-- Information supplied follows --

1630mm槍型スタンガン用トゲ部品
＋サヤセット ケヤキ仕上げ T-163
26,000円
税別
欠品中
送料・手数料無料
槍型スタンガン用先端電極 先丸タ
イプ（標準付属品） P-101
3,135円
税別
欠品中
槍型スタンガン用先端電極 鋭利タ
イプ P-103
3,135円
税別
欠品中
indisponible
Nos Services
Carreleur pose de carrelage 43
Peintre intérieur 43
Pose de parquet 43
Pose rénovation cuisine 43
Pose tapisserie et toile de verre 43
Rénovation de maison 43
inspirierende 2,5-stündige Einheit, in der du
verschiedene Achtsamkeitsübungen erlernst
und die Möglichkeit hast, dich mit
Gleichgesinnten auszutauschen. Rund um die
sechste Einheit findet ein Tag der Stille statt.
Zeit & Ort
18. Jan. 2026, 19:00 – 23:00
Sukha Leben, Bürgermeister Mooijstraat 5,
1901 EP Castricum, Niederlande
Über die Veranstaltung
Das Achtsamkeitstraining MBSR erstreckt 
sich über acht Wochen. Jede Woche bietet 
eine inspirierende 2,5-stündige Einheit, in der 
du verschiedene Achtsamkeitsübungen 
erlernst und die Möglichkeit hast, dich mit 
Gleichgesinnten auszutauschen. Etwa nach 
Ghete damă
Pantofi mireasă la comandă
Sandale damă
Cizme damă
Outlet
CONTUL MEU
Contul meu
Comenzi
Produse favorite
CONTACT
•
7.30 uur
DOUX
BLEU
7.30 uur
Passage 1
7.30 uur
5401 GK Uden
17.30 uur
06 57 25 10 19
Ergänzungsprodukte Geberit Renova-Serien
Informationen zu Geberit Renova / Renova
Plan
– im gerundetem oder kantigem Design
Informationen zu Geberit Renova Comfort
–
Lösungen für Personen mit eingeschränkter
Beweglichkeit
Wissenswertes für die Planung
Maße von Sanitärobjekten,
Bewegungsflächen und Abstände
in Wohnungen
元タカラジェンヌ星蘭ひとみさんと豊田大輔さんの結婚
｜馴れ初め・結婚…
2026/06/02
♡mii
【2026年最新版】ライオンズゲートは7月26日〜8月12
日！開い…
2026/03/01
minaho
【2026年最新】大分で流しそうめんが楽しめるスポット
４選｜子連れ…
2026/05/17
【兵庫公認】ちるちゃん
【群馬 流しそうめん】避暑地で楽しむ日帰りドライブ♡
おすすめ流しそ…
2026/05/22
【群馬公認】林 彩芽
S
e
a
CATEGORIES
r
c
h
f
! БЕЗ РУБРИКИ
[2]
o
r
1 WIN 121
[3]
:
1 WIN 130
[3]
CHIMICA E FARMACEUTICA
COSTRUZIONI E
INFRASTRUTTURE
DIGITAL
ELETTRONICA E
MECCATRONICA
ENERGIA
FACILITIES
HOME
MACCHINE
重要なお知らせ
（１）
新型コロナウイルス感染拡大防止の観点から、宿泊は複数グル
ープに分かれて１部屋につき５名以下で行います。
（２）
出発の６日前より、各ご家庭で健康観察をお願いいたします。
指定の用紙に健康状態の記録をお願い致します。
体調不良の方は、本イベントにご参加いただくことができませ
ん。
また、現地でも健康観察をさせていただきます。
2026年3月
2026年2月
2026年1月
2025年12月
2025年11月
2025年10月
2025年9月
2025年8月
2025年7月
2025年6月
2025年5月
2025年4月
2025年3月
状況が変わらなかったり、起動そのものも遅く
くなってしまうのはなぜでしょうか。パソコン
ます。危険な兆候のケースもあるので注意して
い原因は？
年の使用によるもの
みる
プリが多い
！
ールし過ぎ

-- Information supplied concluded --

Could you arrange every line of the entries above as a JSON list of strings, one string per line and no blank lines?

[
  "1630mm槍型スタンガン用トゲ部品",
  "＋サヤセット ケヤキ仕上げ T-163",
  "26,000円",
  "税別",
  "欠品中",
  "送料・手数料無料",
  "槍型スタンガン用先端電極 先丸タ",
  "イプ（標準付属品） P-101",
  "3,135円",
  "税別",
  "欠品中",
  "槍型スタンガン用先端電極 鋭利タ",
  "イプ P-103",
  "3,135円",
  "税別",
  "欠品中",
  "indisponible",
  "Nos Services",
  "Carreleur pose de carrelage 43",
  "Peintre intérieur 43",
  "Pose de parquet 43",
  "Pose rénovation cuisine 43",
  "Pose tapisserie et toile de verre 43",
  "Rénovation de maison 43",
  "inspirierende 2,5-stündige Einheit, in der du",
  "verschiedene Achtsamkeitsübungen erlernst",
  "und die Möglichkeit hast, dich mit",
  "Gleichgesinnten auszutauschen. Rund um die",
  "sechste Einheit findet ein Tag der Stille statt.",
  "Zeit & Ort",
  "18. Jan. 2026, 19:00 – 23:00",
  "Sukha Leben, Bürgermeister Mooijstraat 5,",
  "1901 EP Castricum, Niederlande",
  "Über die Veranstaltung",
  "Das Achtsamkeitstraining MBSR erstreckt ",
  "sich über acht Wochen. Jede Woche bietet ",
  "eine inspirierende 2,5-stündige Einheit, in der ",
  "du verschiedene Achtsamkeitsübungen ",
  "erlernst und die Möglichkeit hast, dich mit ",
  "Gleichgesinnten auszutauschen. Etwa nach ",
  "Ghete damă",
  "Pantofi mireasă la comandă",
  "Sandale damă",
  "Cizme damă",
  "Outlet",
  "CONTUL MEU",
  "Contul meu",
  "Comenzi",
  "Produse favorite",
  "CONTACT",
  "•",
  "7.30 uur",
  "DOUX",
  "BLEU",
  "7.30 uur",
  "Passage 1",
  "7.30 uur",
  "5401 GK Uden",
  "17.30 uur",
  "06 57 25 10 19",
  "Ergänzungsprodukte Geberit Renova-Serien",
  "Informationen zu Geberit Renova / Renova",
  "Plan",
  "– im gerundetem oder kantigem Design",
  "Informationen zu Geberit Renova Comfort",
  "–",
  "Lösungen für Personen mit eingeschränkter",
  "Beweglichkeit",
  "Wissenswertes für die Planung",
  "Maße von Sanitärobjekten,",
  "Bewegungsflächen und Abstände",
  "in Wohnungen",
  "元タカラジェンヌ星蘭ひとみさんと豊田大輔さんの結婚",
  "｜馴れ初め・結婚…",
  "2026/06/02",
  "♡mii",
  "【2026年最新版】ライオンズゲートは7月26日〜8月12",
  "日！開い…",
  "2026/03/01",
  "minaho",
  "【2026年最新】大分で流しそうめんが楽しめるスポット",
  "４選｜子連れ…",
  "2026/05/17",
  "【兵庫公認】ちるちゃん",
  "【群馬 流しそうめん】避暑地で楽しむ日帰りドライブ♡",
  "おすすめ流しそ…",
  "2026/05/22",
  "【群馬公認】林 彩芽",
  "S",
  "e",
  "a",
  "CATEGORIES",
  "r",
  "c",
  "h",
  "f",
  "! БЕЗ РУБРИКИ",
  "[2]",
  "o",
  "r",
  "1 WIN 121",
  "[3]",
  ":",
  "1 WIN 130",
  "[3]",
  "CHIMICA E FARMACEUTICA",
  "COSTRUZIONI E",
  "INFRASTRUTTURE",
  "DIGITAL",
  "ELETTRONICA E",
  "MECCATRONICA",
  "ENERGIA",
  "FACILITIES",
  "HOME",
  "MACCHINE",
  "重要なお知らせ",
  "（１）",
  "新型コロナウイルス感染拡大防止の観点から、宿泊は複数グル",
  "ープに分かれて１部屋につき５名以下で行います。",
  "（２）",
  "出発の６日前より、各ご家庭で健康観察をお願いいたします。",
  "指定の用紙に健康状態の記録をお願い致します。",
  "体調不良の方は、本イベントにご参加いただくことができませ",
  "ん。",
  "また、現地でも健康観察をさせていただきます。",
  "2026年3月",
  "2026年2月",
  "2026年1月",
  "2025年12月",
  "2025年11月",
  "2025年10月",
  "2025年9月",
  "2025年8月",
  "2025年7月",
  "2025年6月",
  "2025年5月",
  "2025年4月",
  "2025年3月",
  "状況が変わらなかったり、起動そのものも遅く",
  "くなってしまうのはなぜでしょうか。パソコン",
  "ます。危険な兆候のケースもあるので注意して",
  "い原因は？",
  "年の使用によるもの",
  "みる",
  "プリが多い",
  "！",
  "ールし過ぎ"
]